Défi A: Reproduisez à l'identique les lignes de données, depuis la première jusqu'à celle qui contient « மரபுகளிலிருந்து », incluse.

Document:
####################
C’est d’abord dans le domaine de l’automobile [1] puis dans celui de l’aéronautique [2] que des applications ont été développées pour lutter contre les effets de ce phénomène de réduction du champ visuel théorisé en 1985 (Williams) sous le nom de « tunnelisation visuelle ». De nombreuses études ont ensuite montré qu’en effet, dans certaines conditions où les notions de stress sont intenses, la dilution de l’attention visuelle est remarquable dans le cadre de la détection de stimuli visuels périphériques. Plus largement, des chercheurs ont également démontré que cet effet correspond à une baisse de l’attention à un moment donné, impliquant que l’opérateur fixe un élément en oubliant son environnement [3]. Le principe de focalisation a pour effet la négligence des informations présentées par les autres canaux, auditifs, sensoriels et intellectuels en méprisant les hypothèses mentales sortant de l’objet de ce focus attentionnel.
####################
Défi B: D'après le document sur la tunnelisation visuelle, les affirmations suivantes sont-elles exactes ? (i) La tunnelisation visuelle a été théorisée en 1985. (ii) Les premières applications ont été développées dans l'aéronautique, avant l'automobile. (iii) La focalisation entraîne la négligence des informations venant des autres canaux.

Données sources
####################
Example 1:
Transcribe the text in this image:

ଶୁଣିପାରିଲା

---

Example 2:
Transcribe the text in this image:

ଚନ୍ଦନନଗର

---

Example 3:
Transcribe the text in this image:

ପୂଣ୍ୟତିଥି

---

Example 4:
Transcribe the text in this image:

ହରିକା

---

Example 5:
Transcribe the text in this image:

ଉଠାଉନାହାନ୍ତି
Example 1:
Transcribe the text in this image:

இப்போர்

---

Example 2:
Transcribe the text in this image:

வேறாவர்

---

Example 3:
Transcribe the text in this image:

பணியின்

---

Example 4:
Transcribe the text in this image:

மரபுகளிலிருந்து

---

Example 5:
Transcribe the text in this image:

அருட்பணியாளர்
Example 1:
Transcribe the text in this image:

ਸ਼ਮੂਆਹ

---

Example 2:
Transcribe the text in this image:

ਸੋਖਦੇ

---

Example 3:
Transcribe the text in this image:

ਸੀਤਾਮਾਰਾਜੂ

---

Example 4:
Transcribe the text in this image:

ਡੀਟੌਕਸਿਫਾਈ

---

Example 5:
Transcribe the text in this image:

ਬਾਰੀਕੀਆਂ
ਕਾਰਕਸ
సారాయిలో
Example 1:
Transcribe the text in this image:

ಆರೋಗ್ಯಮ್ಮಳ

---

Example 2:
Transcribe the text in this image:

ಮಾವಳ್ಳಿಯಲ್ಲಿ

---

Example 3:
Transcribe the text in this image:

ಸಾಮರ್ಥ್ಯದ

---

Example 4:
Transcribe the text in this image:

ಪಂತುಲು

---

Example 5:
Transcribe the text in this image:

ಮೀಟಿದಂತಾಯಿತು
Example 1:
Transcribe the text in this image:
####################
Résultat A:
Example 1:
Transcribe the text in this image:

ଶୁଣିପାରିଲା

---

Example 2:
Transcribe the text in this image:

ଚନ୍ଦନନଗର

---

Example 3:
Transcribe the text in this image:

ପୂଣ୍ୟତିଥି

---

Example 4:
Transcribe the text in this image:

ହରିକା

---

Example 5:
Transcribe the text in this image:

ଉଠାଉନାହାନ୍ତି
Example 1:
Transcribe the text in this image:

இப்போர்

---

Example 2:
Transcribe the text in this image:

வேறாவர்

---

Example 3:
Transcribe the text in this image:

பணியின்

---

Example 4:
Transcribe the text in this image:

மரபுகளிலிருந்து

Résultat B:
(i) Oui : « théorisé en 1985 (Williams) sous le nom de « tunnelisation visuelle » ».
(ii) Non : « C’est d’abord dans le domaine de l’automobile » ; l'aéronautique vient ensuite, « puis dans celui de l’aéronautique ».
(iii) Oui : « Le principe de focalisation a pour effet la négligence des informations présentées par les autres canaux ».